Она вдруг поняла, что вокруг очень тихо, – они остались совсем одни.

– Конечно, я хочу тебя, – резко сказал Торн. – Каждая моя мысль о тебе: о том, как коснуться тебя, попробовать на вкус, взять таким способом, о котором ты даже не подозреваешь в своей невинности. Я ни черта не знаю ни об искусстве, ни о музыке, ни об Аристотеле. Мои мысли грубы и приземленны, и настолько низменны, что тебе даже представить невозможно.

У нее порозовели щеки.

Проклятье! Как заставить ее понять?

– У меня всего четыре книги. Четыре!

Кейт тихо засмеялась.

– И что это означает?

– Это означает все. Твоя жизнь скоро изменится. Навсегда. Я не могу позволить, чтобы ты цеплялась за меня только потому, что тебе страшно. Это неправильно. Это не самый хороший выход.

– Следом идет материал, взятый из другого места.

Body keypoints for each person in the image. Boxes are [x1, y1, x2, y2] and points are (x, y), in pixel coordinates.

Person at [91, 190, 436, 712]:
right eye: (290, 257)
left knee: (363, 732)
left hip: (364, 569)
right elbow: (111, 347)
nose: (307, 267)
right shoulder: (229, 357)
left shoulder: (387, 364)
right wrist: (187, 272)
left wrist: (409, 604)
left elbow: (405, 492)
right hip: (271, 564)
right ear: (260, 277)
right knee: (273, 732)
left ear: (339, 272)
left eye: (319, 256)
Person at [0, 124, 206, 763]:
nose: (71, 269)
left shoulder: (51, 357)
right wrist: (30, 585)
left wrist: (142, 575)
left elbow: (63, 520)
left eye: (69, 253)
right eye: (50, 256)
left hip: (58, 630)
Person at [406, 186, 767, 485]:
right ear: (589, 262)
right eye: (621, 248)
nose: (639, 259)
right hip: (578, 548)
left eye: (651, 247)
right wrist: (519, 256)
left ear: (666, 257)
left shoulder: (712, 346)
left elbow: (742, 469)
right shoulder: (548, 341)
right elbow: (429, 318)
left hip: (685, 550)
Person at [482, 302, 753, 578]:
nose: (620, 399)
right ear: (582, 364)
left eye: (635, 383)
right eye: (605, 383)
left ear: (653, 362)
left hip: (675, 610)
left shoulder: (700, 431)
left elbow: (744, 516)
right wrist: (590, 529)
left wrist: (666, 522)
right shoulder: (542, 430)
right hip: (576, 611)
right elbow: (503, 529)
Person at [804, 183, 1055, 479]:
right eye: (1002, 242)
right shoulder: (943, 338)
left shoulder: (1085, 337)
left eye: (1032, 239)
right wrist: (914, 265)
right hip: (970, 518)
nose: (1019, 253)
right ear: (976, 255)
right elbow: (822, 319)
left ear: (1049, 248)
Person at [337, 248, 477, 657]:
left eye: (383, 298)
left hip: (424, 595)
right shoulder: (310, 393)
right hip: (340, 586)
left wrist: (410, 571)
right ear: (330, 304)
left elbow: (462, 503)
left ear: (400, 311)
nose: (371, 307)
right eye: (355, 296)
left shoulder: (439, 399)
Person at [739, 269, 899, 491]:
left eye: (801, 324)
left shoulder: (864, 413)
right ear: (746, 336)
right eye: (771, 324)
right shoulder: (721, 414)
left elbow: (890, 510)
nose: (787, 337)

Она придвинулась к нему еще ближе.

– Мы можем пожениться, Торн. Я не прошу многого. Ты оставайся… самим собой, а я буду рада, если смогу сделать тебя счастливым. Понимаю: задача эта сложная, – но мне очень хочется попытаться ее решить.

– Побойся Бога, Кэти! Зачем?

– Не знаю, как объяснить. – Ее взгляд ощупывал его лицо. – Ты когда-нибудь испытывал настоящий голод, Торн? Не просто пропустил завтрак и обед, а в течение долгого времени – например, несколько дней вообще без еды.

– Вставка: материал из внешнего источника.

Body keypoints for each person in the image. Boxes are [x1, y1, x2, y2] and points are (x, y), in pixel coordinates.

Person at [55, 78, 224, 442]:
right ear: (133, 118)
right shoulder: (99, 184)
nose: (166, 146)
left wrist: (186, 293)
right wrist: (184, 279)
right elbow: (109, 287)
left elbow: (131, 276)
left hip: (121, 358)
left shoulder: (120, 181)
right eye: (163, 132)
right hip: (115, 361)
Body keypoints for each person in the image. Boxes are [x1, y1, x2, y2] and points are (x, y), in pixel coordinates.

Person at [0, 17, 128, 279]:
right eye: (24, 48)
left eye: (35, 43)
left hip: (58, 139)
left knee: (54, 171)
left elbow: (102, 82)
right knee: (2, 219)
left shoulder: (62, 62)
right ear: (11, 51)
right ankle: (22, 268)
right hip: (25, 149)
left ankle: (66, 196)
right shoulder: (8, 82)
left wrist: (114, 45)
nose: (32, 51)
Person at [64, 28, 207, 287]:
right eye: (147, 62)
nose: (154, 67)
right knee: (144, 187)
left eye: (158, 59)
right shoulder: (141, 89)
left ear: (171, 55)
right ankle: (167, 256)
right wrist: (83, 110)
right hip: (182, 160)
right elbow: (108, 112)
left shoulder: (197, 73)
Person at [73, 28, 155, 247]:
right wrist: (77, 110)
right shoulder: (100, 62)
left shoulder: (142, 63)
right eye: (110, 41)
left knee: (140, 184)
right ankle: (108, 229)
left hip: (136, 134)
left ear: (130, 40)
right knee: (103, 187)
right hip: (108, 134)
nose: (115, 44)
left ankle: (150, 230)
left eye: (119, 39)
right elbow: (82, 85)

Прошло некоторое время, прежде чем он подтвердил:

– Да, несколько недель.

Годы!

– Тогда ты должен понять. Даже теперь, когда у тебя нет недостатка в пище, ты все равно воспринимаешь ее по-другому, не так как все, не так ли? У нее другой вкус – более насыщенный, более значимый. Даже годы спустя ты не дашь пропасть ни одной крошке.

Торн кивнул, стесненно и неловко.

– Вот и сбереги эту крошку, – шепнула Кейт, коснувшись его щеки. – Я не знаю, как назвать то, что происходит между нами, но знаю, что всю жизнь испытывала голод именно по этому. Наверное, другая отошла бы в сторону, но не я.

Она ничего не желала понимать. Ничего! Его сердце было привязано к теням прошлого, и что он мог предложить ей сейчас?

На ее лице появилась лукавая улыбка.

– Я только что представила, что нас ждет. Двое никому не нужных сирот входят в лондонское общество. Мы выжмем из каждого мгновения больше удовольствия, чем люди вроде Грамерси смогут получить за год. Скажи честно, неужели тебе не хочется пожить в свое удовольствие?